It’s like a game of cards. You play a round, someone wins. You shuffle the deck, play again. Then reshuffle.
It’s what the British Government has been doing so far. Playing a couple of card games.
We had a reshuffle in 2012 when John Hayes replaced Charles Hendry as Energy Minister. Fast forward a few months and another reshuffle saw MP for Portsmouth and Business Minister Michael Fallon join the Department of Energy and Climate Change (DECC), replacing Mr Hayes.
And just a few months ago, an additional reshuffle saw Mr Fallon leave his post – replaced by Matthew Hancock.
That was the 14th energy minister in 16 years!
Now, where is the consistency in that?
If you take an organisation, the person that heads it is crucial for it to develop, expand and succeed. Because if the person is constant, he or she knows how to better the business.
And that, in my opinion, is even more appropriate in the energy industry. This is a sector that needs consistency – not one Minister promising a policy or backing an energy source only to be replaced by another Minister opposed to them.
But it seems the UK Government is in chaos with its constant Ministerial changes.
However newly appointed Energy and Climate Change Minister Amber Rudd who joined DECC in the latest reshuffle disagrees.
“You couldn’t be more wrong”, she said, referring to former Energy and Climate Change Minister Greg Barker’s “continuity” within Government – before he decided to resign.
Earlier this week I had the pleasure of meeting and interviewing her.

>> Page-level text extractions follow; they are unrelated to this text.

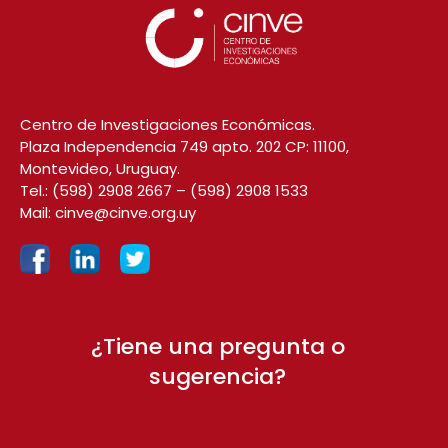
Centro de Investigaciones Económicas.
Plaza Independencia 749 apto. 202 CP: 11100,
Montevideo, Uruguay.
Tel.:
(598) 2908 2667
–
(598) 2908 1533
Mail:
cinve@cinve.org.uy
¿Tiene una pregunta o
sugerencia?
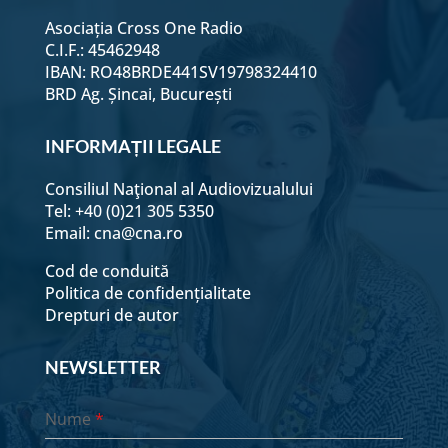
Asociația Cross One Radio
C.I.F.: 45462948
IBAN: RO48BRDE441SV19798324410
BRD Ag. Șincai, București
INFORMAȚII LEGALE
Consiliul Naţional al Audiovizualului
Tel: +40 (0)21 305 5350
Email:
cna@cna.ro
Cod de conduită
Politica de confidențialitate
Drepturi de autor
NEWSLETTER
Nume
*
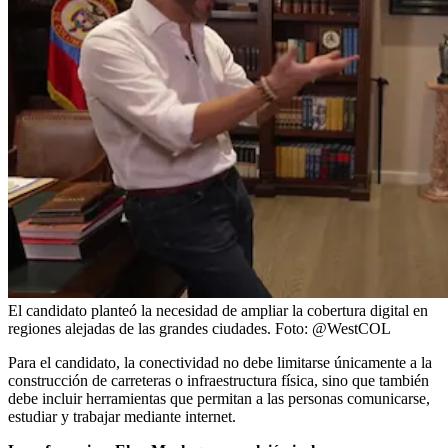
El candidato planteó la necesidad de ampliar la cobertura digital en
regiones alejadas de las grandes ciudades.
Foto:
@WestCOL
Para el candidato, la conectividad no debe limitarse únicamente a la
construcción de carreteras o infraestructura física, sino que también
debe incluir herramientas que permitan a las personas comunicarse,
estudiar y trabajar mediante internet.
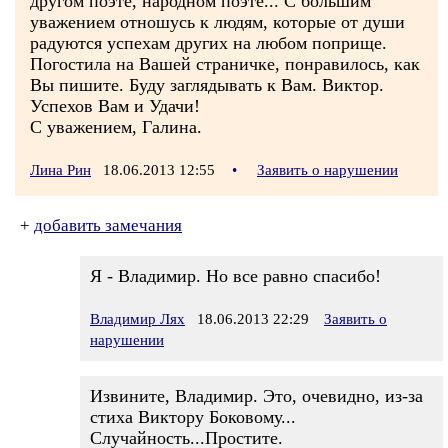
другом поэте, народном поэте... С большим
уважением отношусь к людям, которые от души
радуются успехам других на любом поприще.
Погостила на Вашей страничке, понравилось, как
Вы пишите. Буду заглядывать к Вам. Виктор.
Успехов Вам и Удачи!
С уважением, Галина.
Лина Рин
18.06.2013 12:55
•
Заявить о нарушении
+
добавить замечания
Я - Владимир. Но все равно спасибо!
Владимир Лях
18.06.2013 22:29
Заявить о
нарушении
Извините, Владимир. Это, очевидно, из-за
стиха Виктору Боковому...
Случайность...Простите.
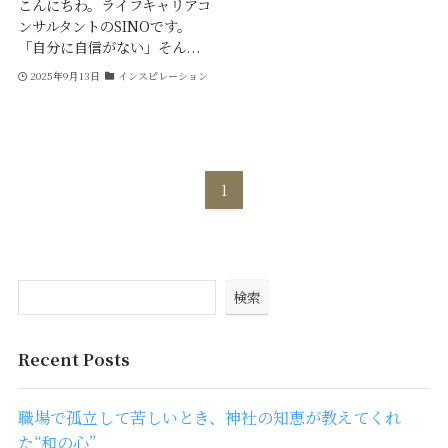
こんにちわ。ライフキャリアコ
ンサルタントのSINOです。
「自分に自信がない」そん...
2025年9月13日
インスピレーション
1
検索
Recent Posts
職場で孤立して苦しいとき、神社の知恵が教えてくれ
た“和の心”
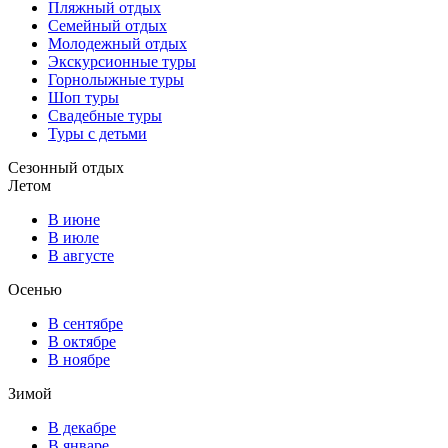
Пляжный отдых
Семейный отдых
Молодежный отдых
Экскурсионные туры
Горнолыжные туры
Шоп туры
Свадебные туры
Туры с детьми
Сезонный отдых
Летом
В июне
В июле
В августе
Осенью
В сентябре
В октябре
В ноябре
Зимой
В декабре
В январе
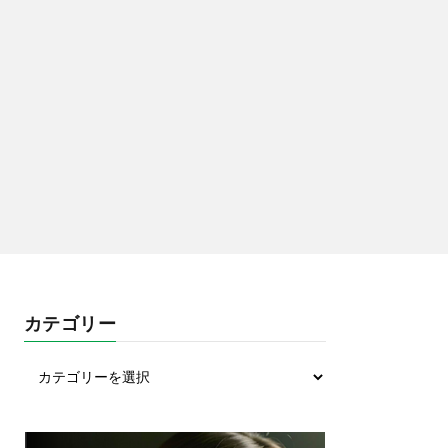
カテゴリー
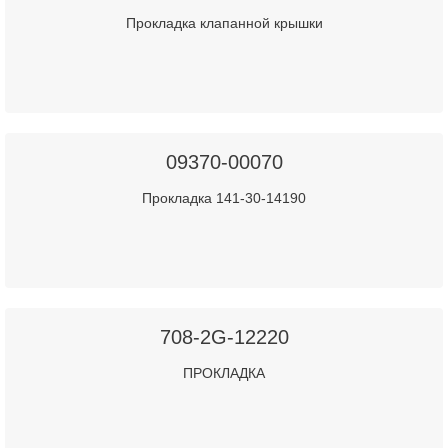
Прокладка клапанной крышки
09370-00070
Прокладка 141-30-14190
708-2G-12220
ПРОКЛАДКА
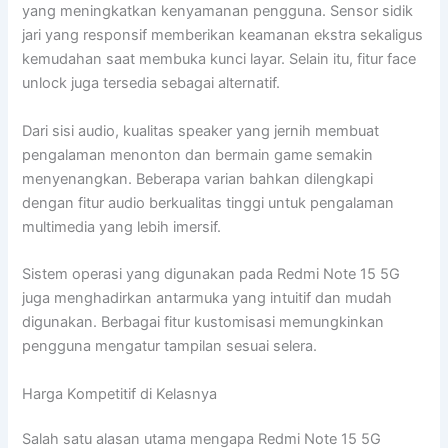
yang meningkatkan kenyamanan pengguna. Sensor sidik
jari yang responsif memberikan keamanan ekstra sekaligus
kemudahan saat membuka kunci layar. Selain itu, fitur face
unlock juga tersedia sebagai alternatif.
Dari sisi audio, kualitas speaker yang jernih membuat
pengalaman menonton dan bermain game semakin
menyenangkan. Beberapa varian bahkan dilengkapi
dengan fitur audio berkualitas tinggi untuk pengalaman
multimedia yang lebih imersif.
Sistem operasi yang digunakan pada Redmi Note 15 5G
juga menghadirkan antarmuka yang intuitif dan mudah
digunakan. Berbagai fitur kustomisasi memungkinkan
pengguna mengatur tampilan sesuai selera.
Harga Kompetitif di Kelasnya
Salah satu alasan utama mengapa Redmi Note 15 5G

What was she like? Definitely not the typical Tory Minister you may expect. She seemed nice and friendly – not the ‘scary-looking-you-can’t-talk-to-me’ aura you get from some politicians – and definitely ambitious and professional.
She is one of the first few female Energy Ministers in Government, which made me think – Did David Cameron decide to put a woman opposite Labour MP and Shadow Energy Secretary Caroline Flint? Put two women against each other in the energy debate?
Or was it just a case of putting the criticisms of the Conservative’s “women problem” to rest?
Regardless, we’re constantly talking about needing more women in the sector, working at the board room level but could this industry fare better with a bit of a woman’s touch in Government itself?
The newly appointed Energy and Climate Change Minister surely seems keen on taking on the challenges facing the energy industry head on.
Although her portfolio is largely renewables and focus on mainly domestic customers, she has pledged to help businesses and make the case for energy efficiency and greening the country overall as well as give firms the certainty they need in the sector while looking after the bill payer.
A lot of pledges and a lot of promises to keep in this constantly changing sector.
Let’s just hope Ms Rudd is given enough time to deliver on those promises and David Cameron’s ministerial merry-go-round at DECC stops here.